- Work instructions -
Please retype the short biography of baseball pitcher Timothy Shawn Fortugno below in full, word for word.

- Given text -
Timothy Shawn Fortugno (born April 11, 1962) is a former Major League Baseball pitcher and current scout, working for the New York Mets as of November 2015.

Career
He graduated in 1980 from Uxbridge High School (Uxbridge, Massachusetts). Fortugno is an alumnus of Golden West College and Vanguard University of Southern California.

Fortugno signed with the Seattle Mariners as an amateur free agent in 1986. He was traded along with Phil Bradley from the Mariners to the Philadelphia Phillies for Glenn Wilson, Mike Jackson and Dave Brundage at the Winter Meetings on December 9, 1987. He made his major league debut at the age of 30 with the California Angels on July 20, 1992, and appear in his final game on July 26, 1995. His last year in professional baseball was in 1998. He played until he was 36 years old, ultimately, venturing into scouting.

- Available data -
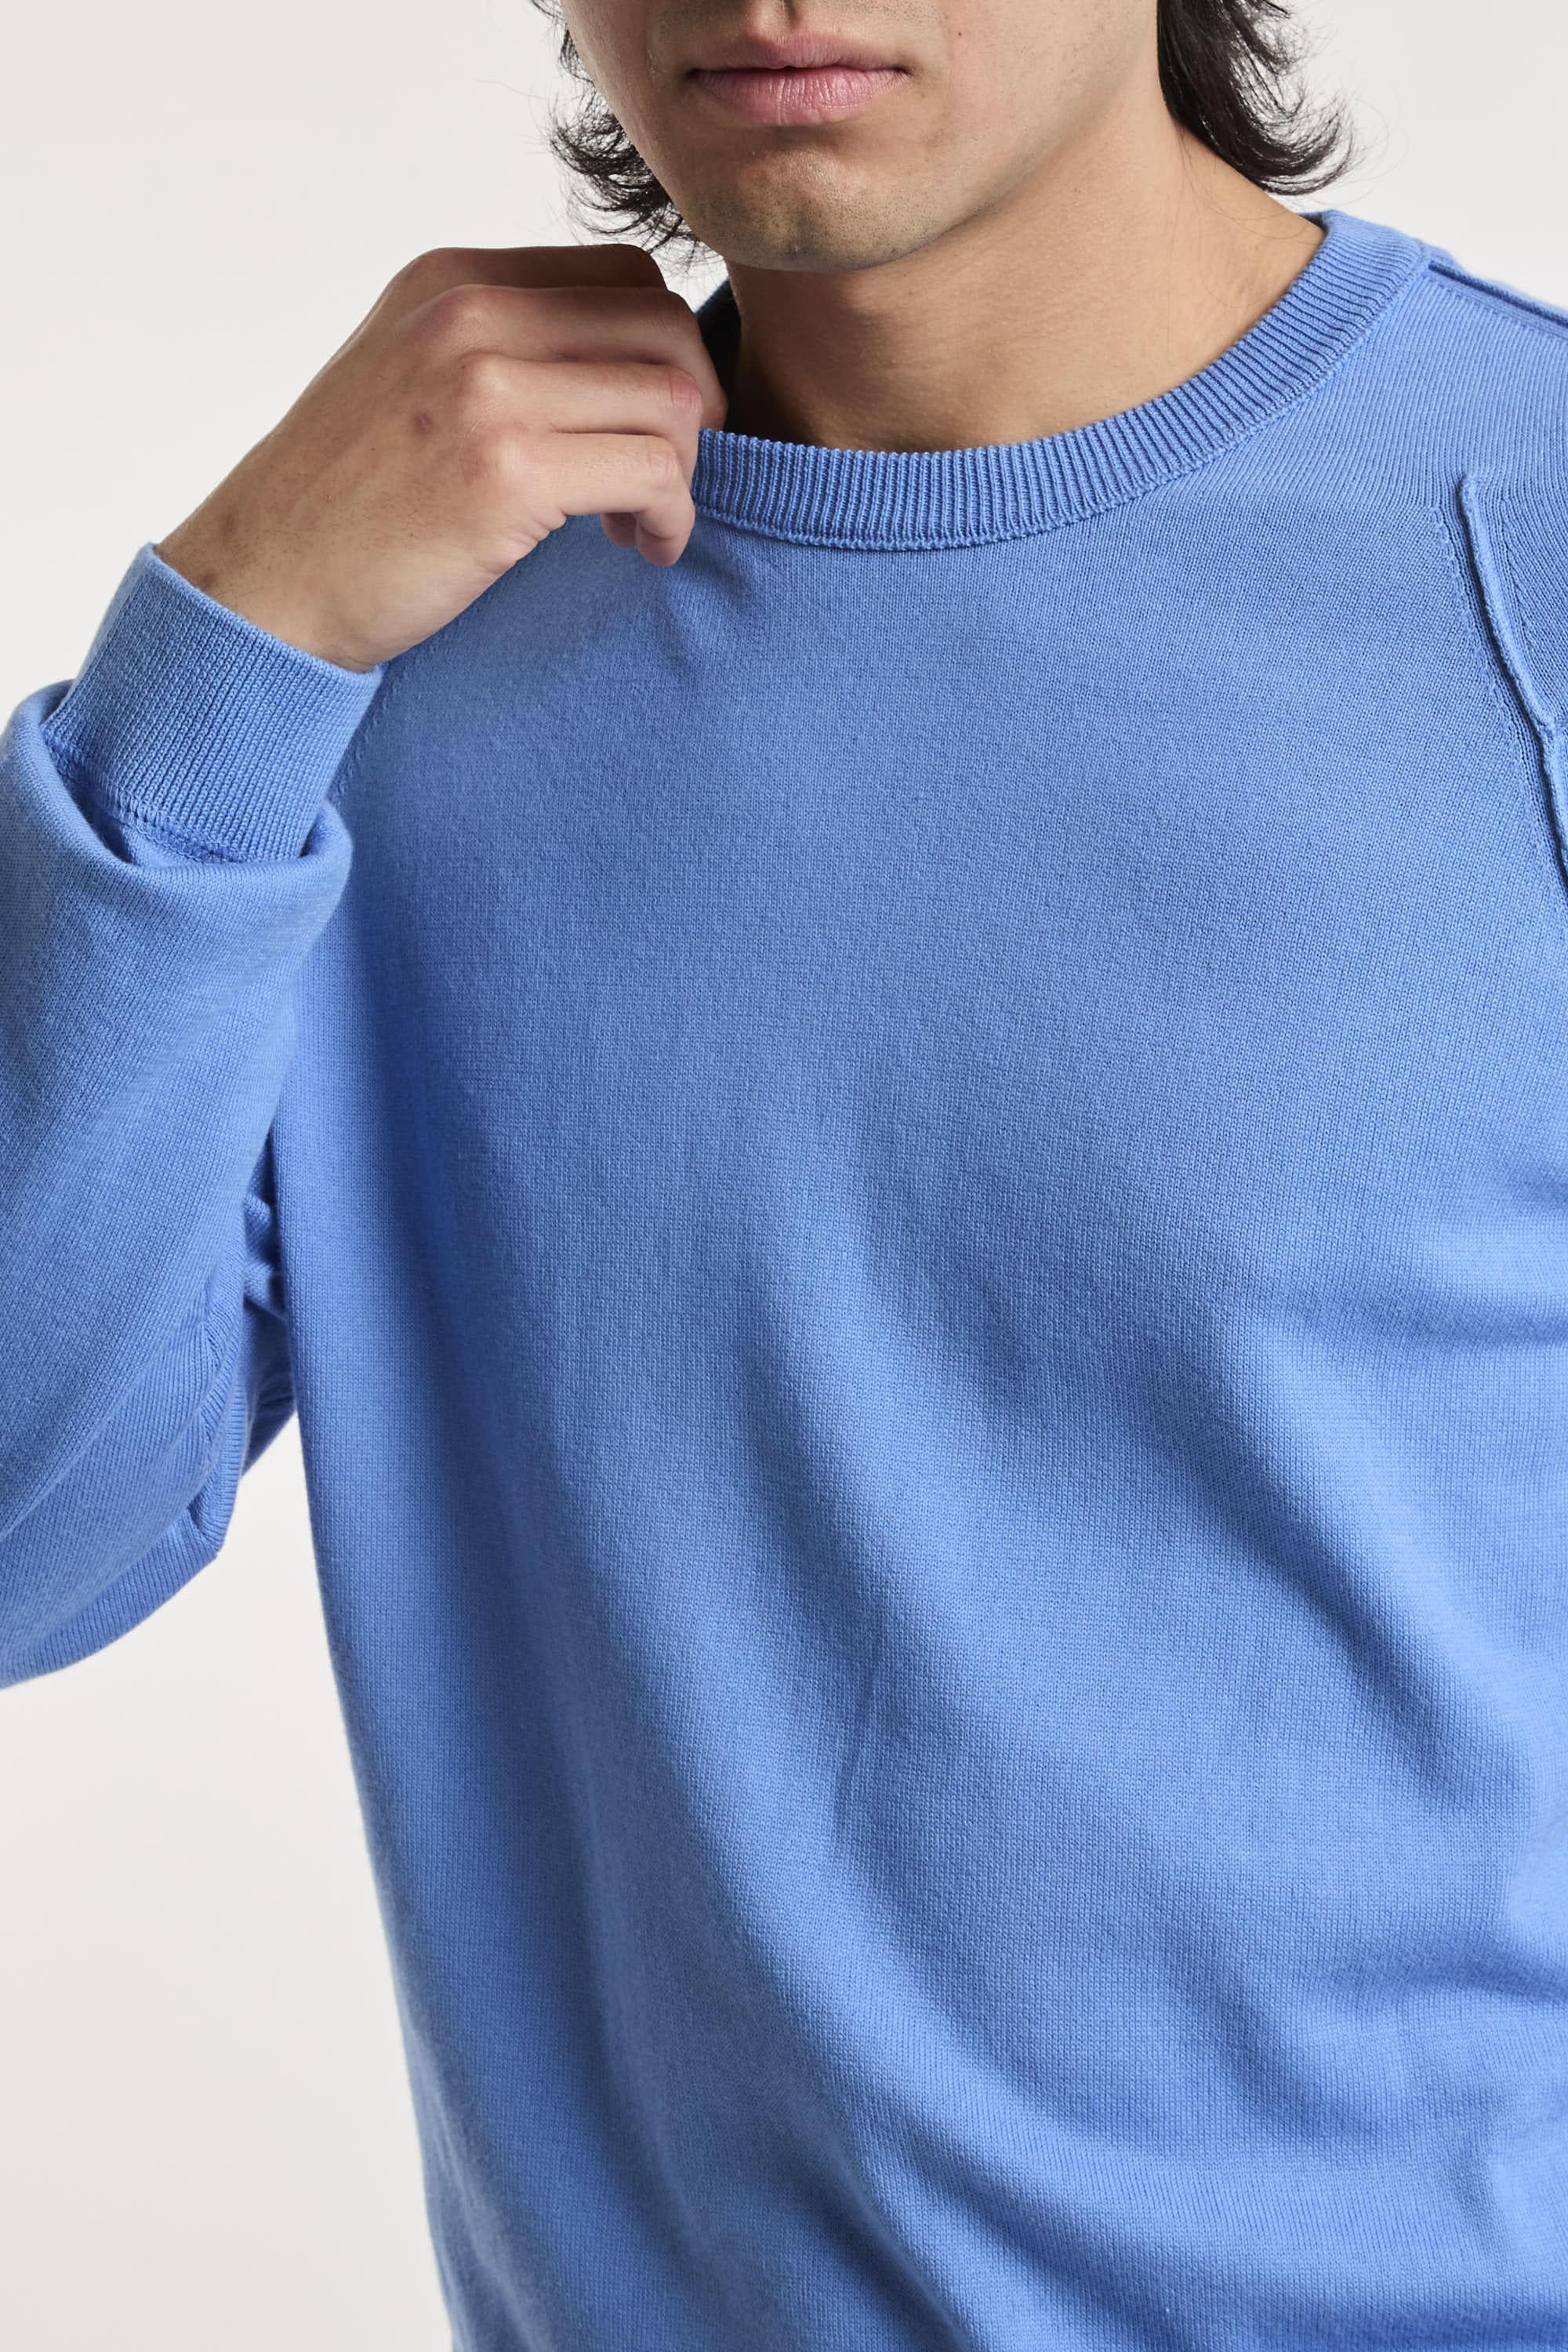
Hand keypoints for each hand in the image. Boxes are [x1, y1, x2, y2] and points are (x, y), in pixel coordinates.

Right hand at [154, 243, 728, 672]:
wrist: (263, 587)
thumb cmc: (340, 509)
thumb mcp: (403, 381)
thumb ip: (490, 350)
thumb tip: (603, 364)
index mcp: (450, 282)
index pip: (622, 276)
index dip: (660, 356)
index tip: (637, 428)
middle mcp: (470, 315)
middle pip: (662, 327)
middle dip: (693, 410)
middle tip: (658, 482)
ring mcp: (487, 389)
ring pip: (672, 398)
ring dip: (684, 473)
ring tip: (643, 525)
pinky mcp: (507, 472)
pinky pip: (655, 470)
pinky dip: (673, 516)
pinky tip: (642, 549)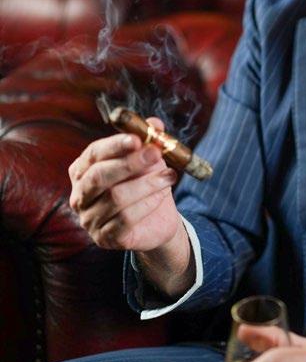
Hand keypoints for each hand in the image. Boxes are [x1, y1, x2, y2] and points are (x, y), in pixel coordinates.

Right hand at [69, 118, 179, 252]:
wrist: (158, 219)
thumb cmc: (146, 182)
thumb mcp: (150, 158)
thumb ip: (150, 139)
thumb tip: (155, 123)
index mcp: (84, 169)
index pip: (94, 153)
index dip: (115, 145)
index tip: (137, 139)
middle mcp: (80, 194)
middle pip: (99, 176)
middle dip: (130, 163)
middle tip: (156, 154)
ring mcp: (89, 218)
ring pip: (116, 198)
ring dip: (147, 184)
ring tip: (169, 176)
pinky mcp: (105, 238)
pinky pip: (126, 219)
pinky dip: (148, 204)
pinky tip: (162, 196)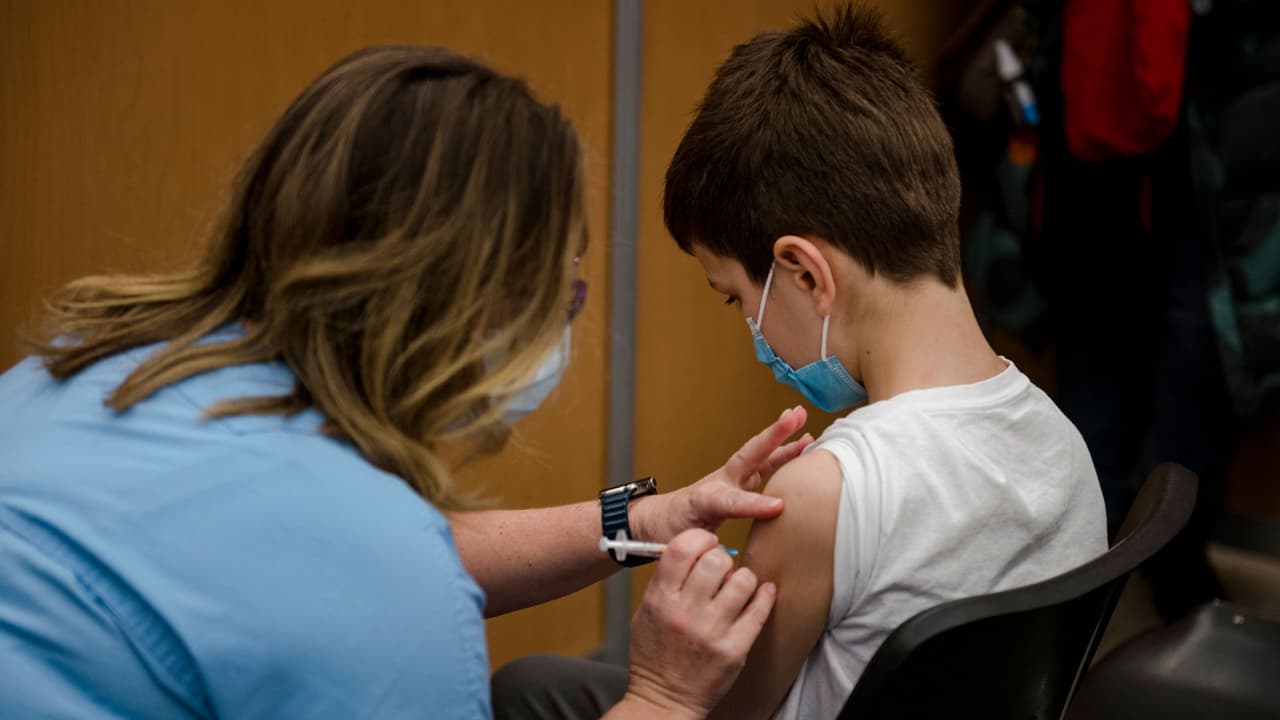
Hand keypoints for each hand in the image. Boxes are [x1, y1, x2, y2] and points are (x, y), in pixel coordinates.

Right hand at [623, 530, 776, 719]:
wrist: (663, 700)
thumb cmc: (654, 655)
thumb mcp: (646, 612)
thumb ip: (666, 581)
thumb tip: (695, 549)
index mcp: (660, 599)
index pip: (682, 548)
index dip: (700, 538)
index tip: (708, 544)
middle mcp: (685, 613)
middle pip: (716, 560)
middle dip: (723, 558)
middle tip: (723, 569)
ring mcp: (712, 632)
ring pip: (743, 581)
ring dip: (744, 579)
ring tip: (738, 587)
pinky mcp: (734, 649)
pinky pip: (759, 610)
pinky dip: (764, 596)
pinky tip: (762, 594)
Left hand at [633, 406, 811, 541]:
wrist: (659, 519)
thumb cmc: (672, 532)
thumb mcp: (684, 543)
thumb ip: (705, 547)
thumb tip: (729, 567)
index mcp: (705, 500)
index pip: (731, 500)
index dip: (753, 503)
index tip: (779, 507)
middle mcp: (721, 483)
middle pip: (748, 457)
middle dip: (771, 437)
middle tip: (793, 417)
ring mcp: (731, 479)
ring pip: (759, 455)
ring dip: (782, 437)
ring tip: (802, 418)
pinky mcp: (741, 481)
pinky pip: (766, 464)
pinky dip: (785, 452)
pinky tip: (805, 443)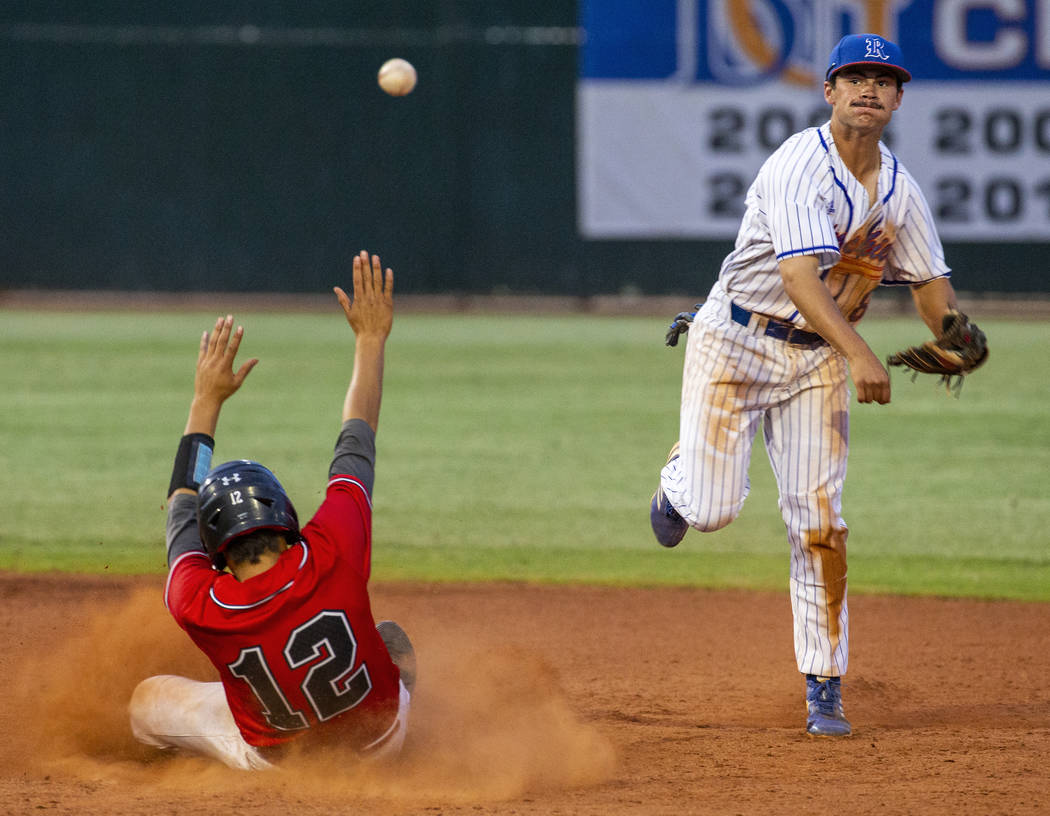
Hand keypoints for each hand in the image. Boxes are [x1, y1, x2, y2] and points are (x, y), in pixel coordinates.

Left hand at [185, 315, 258, 434]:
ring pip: (212, 342)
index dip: (237, 337)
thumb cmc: (224, 391)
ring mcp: (206, 361)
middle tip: (229, 317)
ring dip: (216, 330)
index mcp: (225, 366)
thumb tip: (256, 359)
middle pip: (221, 341)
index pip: (232, 348)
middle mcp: (215, 361)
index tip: (240, 327)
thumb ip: (246, 369)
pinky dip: (204, 340)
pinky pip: (202, 349)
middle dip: (226, 328)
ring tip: (220, 319)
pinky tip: (206, 332)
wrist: (206, 399)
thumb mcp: (237, 382)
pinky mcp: (200, 363)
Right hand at [334, 251, 393, 340]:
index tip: (356, 258)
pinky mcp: (388, 304)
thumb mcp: (348, 314)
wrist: (372, 338)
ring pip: (377, 281)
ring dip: (376, 268)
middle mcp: (368, 297)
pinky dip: (389, 280)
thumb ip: (343, 300)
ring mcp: (378, 300)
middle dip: (365, 264)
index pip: (357, 280)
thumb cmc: (359, 327)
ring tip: (375, 257)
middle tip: (364, 252)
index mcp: (358, 299)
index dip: (357, 268)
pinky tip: (388, 270)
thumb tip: (336, 288)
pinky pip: (388, 289)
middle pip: (366, 277)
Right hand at [847, 347, 890, 403]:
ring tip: (864, 393)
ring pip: (868, 400)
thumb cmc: (872, 366)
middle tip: (869, 392)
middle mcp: (878, 382)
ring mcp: (868, 383)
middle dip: (873, 398)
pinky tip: (860, 396)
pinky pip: (861, 398)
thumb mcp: (882, 374)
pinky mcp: (859, 383)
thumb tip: (888, 402)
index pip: (885, 399)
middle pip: (876, 400)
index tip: (877, 399)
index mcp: (885, 381)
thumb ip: (885, 387)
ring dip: (866, 399)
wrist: (860, 355)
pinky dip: (860, 400)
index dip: (881, 401)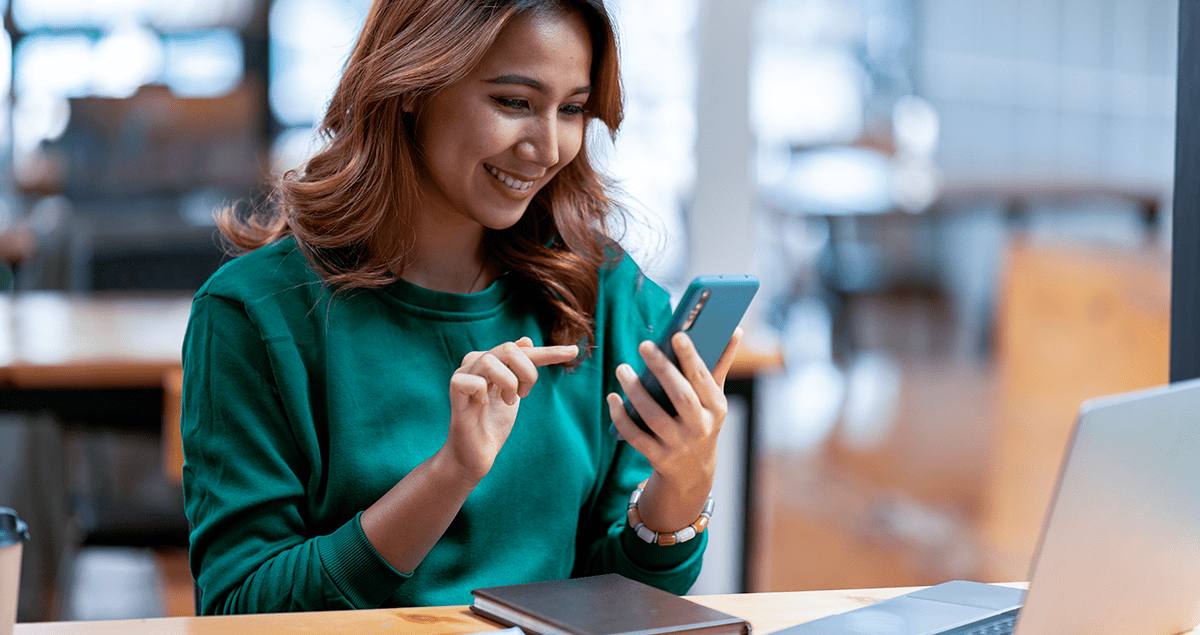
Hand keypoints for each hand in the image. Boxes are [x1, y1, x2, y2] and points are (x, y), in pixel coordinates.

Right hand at [444, 337, 578, 482]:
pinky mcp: (455, 391)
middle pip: (509, 349)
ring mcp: (463, 375)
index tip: (574, 352)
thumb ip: (520, 369)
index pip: (523, 350)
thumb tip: (526, 340)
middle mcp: (475, 362)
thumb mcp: (515, 394)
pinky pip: (474, 381)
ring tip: (506, 401)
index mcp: (490, 360)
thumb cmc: (493, 424)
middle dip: (527, 373)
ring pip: (490, 361)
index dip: (550, 352)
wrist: (475, 455)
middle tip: (523, 395)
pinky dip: (485, 394)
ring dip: (507, 384)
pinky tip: (483, 405)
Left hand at [606, 328, 742, 531]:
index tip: (676, 335)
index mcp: (716, 408)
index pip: (703, 379)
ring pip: (654, 417)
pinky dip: (622, 418)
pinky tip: (613, 398)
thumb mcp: (714, 397)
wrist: (693, 470)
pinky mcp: (659, 458)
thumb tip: (734, 329)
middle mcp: (700, 428)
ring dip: (636, 392)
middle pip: (680, 397)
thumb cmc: (701, 420)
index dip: (690, 357)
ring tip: (622, 369)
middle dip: (662, 369)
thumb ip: (720, 364)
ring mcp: (678, 445)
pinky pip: (636, 437)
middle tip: (644, 345)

- Solution below -
Timothy Shawn Fortugno (born April 11, 1962) is a former Major League Baseball pitcher and current scout, working for the New York Mets as of November 2015.

Career
He graduated in 1980 from Uxbridge High School (Uxbridge, Massachusetts). Fortugno is an alumnus of Golden West College and Vanguard University of Southern California.

Fortugno signed with the Seattle Mariners as an amateur free agent in 1986. He was traded along with Phil Bradley from the Mariners to the Philadelphia Phillies for Glenn Wilson, Mike Jackson and Dave Brundage at the Winter Meetings on December 9, 1987. He made his major league debut at the age of 30 with the California Angels on July 20, 1992, and appear in his final game on July 26, 1995. His last year in professional baseball was in 1998. He played until he was 36 years old, ultimately, venturing into scouting.